Obama Administration Says “We Can’t Wait” for Privacy Protection
On February 23, 2012 the Obama Administration announced a “’Consumer Privacy Bill of Rights’ as part of a comprehensive blueprint to improve consumers’ privacy protections and ensure that the Internet remains an engine for innovation and economic growth,” according to a White House press release. The purpose of the Privacy Bill of Rights is “to give users more control over how their personal information is used on the Internet and to help businesses maintain consumer trust and grow in the rapidly changing digital environment.” Input on effective privacy policies will be provided by companies, privacy advocates (consumers, presumably…is anyone not a privacy advocate?) and government agencies. Included in this initiative is a “Do Not Track” option, which is supported by most major Internet players, including the increasingly privacy-invading Google. Opting into the Do Not Track feature would prevent online advertisers from sharing consumers’ Internet behavior “for purposes other than advertising, such as employers making hiring decisions or insurers determining coverage.” However, not all websites will provide a Do Not Track option, and consumers will have to be informed that the option exists.

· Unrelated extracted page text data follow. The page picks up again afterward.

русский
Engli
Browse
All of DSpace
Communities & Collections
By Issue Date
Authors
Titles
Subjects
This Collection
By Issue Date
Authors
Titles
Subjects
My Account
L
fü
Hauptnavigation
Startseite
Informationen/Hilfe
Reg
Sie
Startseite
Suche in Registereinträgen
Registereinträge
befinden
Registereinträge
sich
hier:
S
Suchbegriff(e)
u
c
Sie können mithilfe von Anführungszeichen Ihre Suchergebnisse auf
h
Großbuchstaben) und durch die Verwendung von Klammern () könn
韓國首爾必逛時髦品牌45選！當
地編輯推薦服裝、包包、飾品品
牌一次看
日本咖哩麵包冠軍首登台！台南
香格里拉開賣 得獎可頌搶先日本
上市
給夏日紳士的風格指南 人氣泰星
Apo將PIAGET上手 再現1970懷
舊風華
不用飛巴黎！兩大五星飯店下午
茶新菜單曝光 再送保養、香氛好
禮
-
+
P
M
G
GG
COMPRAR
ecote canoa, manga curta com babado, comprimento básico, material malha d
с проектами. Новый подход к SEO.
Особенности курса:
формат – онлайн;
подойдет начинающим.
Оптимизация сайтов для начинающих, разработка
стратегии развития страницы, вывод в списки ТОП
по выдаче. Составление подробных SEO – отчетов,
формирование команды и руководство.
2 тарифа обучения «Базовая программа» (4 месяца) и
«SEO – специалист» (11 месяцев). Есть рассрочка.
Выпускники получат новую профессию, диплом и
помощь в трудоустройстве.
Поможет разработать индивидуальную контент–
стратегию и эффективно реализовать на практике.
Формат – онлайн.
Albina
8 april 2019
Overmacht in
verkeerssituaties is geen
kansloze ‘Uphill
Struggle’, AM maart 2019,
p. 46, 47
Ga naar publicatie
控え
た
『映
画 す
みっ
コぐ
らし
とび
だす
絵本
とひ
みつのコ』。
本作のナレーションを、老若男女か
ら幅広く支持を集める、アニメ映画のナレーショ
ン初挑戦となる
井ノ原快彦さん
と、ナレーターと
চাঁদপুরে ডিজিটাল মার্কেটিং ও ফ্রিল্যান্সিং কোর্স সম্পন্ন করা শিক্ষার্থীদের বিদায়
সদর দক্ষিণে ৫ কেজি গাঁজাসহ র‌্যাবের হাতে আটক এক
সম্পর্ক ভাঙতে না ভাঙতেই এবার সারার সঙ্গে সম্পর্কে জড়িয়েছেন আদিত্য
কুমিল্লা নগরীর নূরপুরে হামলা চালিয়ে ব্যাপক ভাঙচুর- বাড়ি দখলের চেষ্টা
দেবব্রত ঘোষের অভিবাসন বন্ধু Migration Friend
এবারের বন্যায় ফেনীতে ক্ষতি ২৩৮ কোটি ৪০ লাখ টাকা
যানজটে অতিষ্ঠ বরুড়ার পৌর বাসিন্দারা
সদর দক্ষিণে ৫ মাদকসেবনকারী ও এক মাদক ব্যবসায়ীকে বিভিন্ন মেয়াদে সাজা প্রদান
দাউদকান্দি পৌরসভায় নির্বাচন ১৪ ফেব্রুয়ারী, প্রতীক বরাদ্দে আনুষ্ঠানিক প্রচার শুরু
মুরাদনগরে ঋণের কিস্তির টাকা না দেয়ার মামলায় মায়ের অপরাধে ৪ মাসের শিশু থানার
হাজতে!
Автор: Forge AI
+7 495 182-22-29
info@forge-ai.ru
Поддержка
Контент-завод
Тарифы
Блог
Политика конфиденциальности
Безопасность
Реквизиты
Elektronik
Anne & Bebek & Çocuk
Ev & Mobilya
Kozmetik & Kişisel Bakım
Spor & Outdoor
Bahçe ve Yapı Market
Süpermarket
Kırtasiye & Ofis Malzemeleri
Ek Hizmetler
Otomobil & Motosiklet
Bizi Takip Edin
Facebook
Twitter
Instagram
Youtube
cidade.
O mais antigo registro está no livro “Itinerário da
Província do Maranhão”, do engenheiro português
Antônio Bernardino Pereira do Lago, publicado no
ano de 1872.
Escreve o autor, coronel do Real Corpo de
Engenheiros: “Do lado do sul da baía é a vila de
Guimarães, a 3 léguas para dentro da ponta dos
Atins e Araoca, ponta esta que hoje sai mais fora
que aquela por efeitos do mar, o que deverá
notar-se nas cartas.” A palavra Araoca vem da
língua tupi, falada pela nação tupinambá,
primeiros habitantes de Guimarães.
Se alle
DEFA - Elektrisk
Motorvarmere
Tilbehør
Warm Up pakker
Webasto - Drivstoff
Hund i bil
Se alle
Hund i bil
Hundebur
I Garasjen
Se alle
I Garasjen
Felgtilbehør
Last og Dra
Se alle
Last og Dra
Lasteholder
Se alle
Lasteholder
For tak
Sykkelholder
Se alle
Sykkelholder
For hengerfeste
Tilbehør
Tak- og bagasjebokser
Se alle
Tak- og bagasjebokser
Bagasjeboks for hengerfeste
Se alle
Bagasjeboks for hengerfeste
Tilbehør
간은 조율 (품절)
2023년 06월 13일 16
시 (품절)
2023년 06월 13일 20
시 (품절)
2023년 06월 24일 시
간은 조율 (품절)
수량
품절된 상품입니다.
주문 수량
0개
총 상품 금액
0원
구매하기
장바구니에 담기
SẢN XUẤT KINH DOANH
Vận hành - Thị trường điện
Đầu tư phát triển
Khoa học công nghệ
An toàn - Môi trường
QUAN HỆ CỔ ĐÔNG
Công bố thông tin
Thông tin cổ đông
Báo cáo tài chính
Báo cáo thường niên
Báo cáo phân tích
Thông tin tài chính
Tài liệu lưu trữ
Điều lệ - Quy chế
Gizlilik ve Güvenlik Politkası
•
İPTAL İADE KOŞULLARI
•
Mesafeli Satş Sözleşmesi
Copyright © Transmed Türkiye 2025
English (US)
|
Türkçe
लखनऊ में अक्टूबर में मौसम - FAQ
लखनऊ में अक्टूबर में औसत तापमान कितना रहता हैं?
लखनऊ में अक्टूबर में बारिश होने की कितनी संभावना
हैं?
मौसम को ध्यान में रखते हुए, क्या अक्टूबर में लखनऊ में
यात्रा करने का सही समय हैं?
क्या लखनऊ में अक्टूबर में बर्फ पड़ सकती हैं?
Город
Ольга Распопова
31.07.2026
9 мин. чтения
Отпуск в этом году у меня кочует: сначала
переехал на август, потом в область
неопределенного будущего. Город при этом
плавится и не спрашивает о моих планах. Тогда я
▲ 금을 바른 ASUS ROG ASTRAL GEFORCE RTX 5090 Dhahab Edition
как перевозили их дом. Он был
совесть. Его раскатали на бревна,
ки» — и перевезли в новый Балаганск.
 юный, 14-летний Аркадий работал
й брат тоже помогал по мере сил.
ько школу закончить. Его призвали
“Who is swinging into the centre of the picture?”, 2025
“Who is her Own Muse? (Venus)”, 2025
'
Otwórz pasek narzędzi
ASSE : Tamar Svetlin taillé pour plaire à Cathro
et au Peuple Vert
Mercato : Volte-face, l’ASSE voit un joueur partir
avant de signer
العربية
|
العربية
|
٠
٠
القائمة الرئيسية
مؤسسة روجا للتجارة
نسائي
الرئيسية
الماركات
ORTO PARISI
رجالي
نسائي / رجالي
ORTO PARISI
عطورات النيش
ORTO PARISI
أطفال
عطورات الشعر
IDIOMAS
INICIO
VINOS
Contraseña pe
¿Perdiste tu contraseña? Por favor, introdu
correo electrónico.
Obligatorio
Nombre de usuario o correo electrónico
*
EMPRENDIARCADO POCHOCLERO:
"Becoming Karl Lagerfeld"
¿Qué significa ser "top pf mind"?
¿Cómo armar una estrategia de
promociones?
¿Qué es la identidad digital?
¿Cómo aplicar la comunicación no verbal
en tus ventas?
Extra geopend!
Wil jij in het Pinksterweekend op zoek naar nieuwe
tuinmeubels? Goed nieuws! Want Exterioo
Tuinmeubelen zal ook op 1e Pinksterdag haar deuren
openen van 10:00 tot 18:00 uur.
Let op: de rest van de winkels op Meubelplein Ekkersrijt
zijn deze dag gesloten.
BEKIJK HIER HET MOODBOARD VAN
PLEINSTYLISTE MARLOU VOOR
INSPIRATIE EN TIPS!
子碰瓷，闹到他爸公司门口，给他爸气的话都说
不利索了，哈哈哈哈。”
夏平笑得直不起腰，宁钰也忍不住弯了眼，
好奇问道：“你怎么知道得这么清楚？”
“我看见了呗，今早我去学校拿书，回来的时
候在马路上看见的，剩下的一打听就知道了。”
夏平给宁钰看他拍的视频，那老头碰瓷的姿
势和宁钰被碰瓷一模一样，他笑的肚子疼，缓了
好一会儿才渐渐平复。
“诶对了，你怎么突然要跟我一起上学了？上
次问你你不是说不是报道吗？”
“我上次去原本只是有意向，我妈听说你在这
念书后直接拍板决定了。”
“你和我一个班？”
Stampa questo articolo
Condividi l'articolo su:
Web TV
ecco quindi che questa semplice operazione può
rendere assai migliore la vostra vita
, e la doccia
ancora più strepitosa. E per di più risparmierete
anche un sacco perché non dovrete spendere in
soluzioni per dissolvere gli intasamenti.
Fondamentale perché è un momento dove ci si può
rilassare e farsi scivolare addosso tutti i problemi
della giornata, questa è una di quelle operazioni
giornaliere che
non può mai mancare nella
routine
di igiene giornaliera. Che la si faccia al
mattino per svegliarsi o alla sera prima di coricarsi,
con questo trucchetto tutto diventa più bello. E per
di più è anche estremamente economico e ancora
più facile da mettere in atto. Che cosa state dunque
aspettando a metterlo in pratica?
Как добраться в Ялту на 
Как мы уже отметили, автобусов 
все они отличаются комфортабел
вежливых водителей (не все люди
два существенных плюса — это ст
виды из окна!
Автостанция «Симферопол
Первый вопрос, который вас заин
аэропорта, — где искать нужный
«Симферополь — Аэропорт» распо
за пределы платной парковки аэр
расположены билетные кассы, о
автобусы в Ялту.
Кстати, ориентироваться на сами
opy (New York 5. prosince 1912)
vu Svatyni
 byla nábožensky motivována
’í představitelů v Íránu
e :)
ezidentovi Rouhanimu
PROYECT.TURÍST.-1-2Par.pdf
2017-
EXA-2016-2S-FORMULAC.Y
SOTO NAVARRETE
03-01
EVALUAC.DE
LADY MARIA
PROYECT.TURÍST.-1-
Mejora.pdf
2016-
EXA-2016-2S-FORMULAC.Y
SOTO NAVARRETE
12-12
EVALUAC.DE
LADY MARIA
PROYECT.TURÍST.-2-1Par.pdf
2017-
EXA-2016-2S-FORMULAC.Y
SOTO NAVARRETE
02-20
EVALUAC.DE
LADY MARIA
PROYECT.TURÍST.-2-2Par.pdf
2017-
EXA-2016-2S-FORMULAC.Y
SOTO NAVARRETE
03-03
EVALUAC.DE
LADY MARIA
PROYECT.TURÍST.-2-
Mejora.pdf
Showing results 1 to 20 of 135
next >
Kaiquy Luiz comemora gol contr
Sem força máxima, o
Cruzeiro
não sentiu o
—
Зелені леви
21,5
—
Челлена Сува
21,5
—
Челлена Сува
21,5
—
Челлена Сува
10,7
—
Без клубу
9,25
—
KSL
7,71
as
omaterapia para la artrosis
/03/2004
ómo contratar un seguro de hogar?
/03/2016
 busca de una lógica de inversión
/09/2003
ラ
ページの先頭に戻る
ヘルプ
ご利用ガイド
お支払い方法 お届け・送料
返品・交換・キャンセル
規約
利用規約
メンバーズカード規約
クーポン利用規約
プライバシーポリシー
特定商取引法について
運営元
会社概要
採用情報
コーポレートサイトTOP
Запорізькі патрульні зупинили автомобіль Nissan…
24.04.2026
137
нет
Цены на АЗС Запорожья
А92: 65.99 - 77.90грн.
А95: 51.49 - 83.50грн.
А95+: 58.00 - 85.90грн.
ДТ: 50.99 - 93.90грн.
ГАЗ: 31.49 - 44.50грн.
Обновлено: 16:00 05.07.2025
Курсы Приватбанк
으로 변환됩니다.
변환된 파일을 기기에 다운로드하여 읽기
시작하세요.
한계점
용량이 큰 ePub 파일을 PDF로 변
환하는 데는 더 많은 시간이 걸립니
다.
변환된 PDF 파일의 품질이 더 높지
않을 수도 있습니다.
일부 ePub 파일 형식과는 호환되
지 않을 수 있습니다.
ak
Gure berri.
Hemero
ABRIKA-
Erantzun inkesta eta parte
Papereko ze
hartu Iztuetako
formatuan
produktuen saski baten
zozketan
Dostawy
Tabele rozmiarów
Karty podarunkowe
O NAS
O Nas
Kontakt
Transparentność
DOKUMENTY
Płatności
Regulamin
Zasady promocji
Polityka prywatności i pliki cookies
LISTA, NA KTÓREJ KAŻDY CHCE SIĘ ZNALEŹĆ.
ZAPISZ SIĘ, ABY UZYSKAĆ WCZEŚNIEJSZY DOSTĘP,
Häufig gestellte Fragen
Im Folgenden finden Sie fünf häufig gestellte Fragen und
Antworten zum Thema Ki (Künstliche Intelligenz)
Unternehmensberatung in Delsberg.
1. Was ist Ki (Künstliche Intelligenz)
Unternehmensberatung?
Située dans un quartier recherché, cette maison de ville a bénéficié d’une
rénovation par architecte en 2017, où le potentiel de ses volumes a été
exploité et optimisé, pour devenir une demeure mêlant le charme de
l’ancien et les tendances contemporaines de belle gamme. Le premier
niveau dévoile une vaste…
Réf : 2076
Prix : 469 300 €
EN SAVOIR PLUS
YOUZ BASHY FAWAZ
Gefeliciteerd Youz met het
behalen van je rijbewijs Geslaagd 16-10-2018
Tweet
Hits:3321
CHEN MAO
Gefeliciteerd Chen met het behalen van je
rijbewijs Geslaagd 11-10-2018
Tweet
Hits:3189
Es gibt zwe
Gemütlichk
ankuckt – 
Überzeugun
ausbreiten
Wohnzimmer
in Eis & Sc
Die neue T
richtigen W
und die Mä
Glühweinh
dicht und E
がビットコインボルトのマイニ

The privacy “blueprint” is outlined in a White House report called Consumer Data in a Networked World: A Framework for Protecting Privacy and Promoting Innovation in the Global Digital Economy.´ Consumers can presumably feel safe to browse the web with freedom, protection from exploitative Internet companies, and control over how their personal data is collected and used. Principles in the Privacy Bill of Rights include transparency, respect for context, security, access and accuracy, focused collection, and accountability.
The White House is taking a multi-stakeholder approach to establishing best practices and codes of conduct for consumer privacy. The multi-stakeholder approach is growing in popularity and presumably less rigid and more inclusive than traditional command-and-control lawmaking. However, DSLReports.com points out that the Privacy Bill of Rights “consists largely of a bunch of initiatives started by industry in the hops of pre-empting real privacy regulations.” It is unpredictable at this point if voluntary best practices and principles will be effective and sufficient to uphold consumer privacy on the web, or if specific laws will need to be adopted in the future. As with most things Internet, the problem with adopting rigid rules is that the Internet outgrows them before they are even implemented. So, in the case of consumer privacy protection, a dynamic set of voluntary guidelines may be better than either extreme—doing nothing or adopting overly restrictive, static rules.